There are still the touristy stores here, but nothing like the craziness of Amalfi. Look at the lemons that are being sold at this market. They are in the top basket on the right hand side. They look like grapefruit but they are a variety of lemons called "cedro"!

A typical store in Ravello. I loved the ceramic dog who guarded the entrance.

This was a store that caused us all to pause and wonder about its wares.

We did not see Sophia Loren hanging around, but the men kept a look out.

We went to visit the Villa Cimbrone. This villa's history goes back 900 years. The gardens are definitely worth a stop. They were developed in the 20th century by Lord Grimthorpe...don't you love these English names?

Our St. Francis shows up everywhere in Italy.

The views of the moonlight on the sea were equally romantic. There is a softness about the colours and air that induces a sense of serenity.

We did venture down the mountain to visit Amalfi. The Duomo is definitely worth the time and effort to see.
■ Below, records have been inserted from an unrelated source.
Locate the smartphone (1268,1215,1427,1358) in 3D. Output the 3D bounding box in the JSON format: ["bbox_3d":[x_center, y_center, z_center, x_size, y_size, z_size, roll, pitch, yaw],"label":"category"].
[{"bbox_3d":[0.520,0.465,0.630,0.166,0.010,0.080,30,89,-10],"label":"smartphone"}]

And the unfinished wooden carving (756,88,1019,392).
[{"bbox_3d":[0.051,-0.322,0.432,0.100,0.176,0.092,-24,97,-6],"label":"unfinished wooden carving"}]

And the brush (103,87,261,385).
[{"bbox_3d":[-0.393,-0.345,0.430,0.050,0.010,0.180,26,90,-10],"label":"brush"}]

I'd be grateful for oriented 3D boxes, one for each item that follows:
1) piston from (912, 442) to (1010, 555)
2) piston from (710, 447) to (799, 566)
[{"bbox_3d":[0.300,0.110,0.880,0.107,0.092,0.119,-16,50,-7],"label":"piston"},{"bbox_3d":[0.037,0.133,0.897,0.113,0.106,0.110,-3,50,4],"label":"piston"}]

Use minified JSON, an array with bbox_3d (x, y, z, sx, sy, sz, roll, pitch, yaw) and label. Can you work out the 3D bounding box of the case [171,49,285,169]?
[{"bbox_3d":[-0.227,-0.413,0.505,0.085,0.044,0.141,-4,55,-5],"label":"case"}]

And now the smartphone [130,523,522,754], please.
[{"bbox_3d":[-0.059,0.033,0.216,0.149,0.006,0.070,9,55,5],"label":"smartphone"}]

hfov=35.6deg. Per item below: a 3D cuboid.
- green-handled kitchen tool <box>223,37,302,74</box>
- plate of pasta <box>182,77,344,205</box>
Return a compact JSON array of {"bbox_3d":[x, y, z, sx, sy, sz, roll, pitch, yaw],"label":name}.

The Cathedral of St. Andrew is up on a hill for protection. The coastline made this part of Italy easy pickings for any aggressors who came by sea. A way of protection was to have parts of the town built on top of the hills and then the streets were very narrow and windy. As the soldiers would climb the streets, they would be met by boiling olive oil poured down upon them.

The Cathedral was built in the 1200's. The remarkable thing about it is the crypt inside that holds the relics of St. Andrew.

The craftsmanship and artistry of this cathdral is a bit overwhelming. We all sat in one of the pews, and quietly reflected upon the life's work of these people from 800 years ago.

And then, of course, to lunch.

The water is so clear, and the fish, as expected was fresh and excellent.

We enjoyed Amalfi, but we were very happy to return to our quiet spot in Ravello.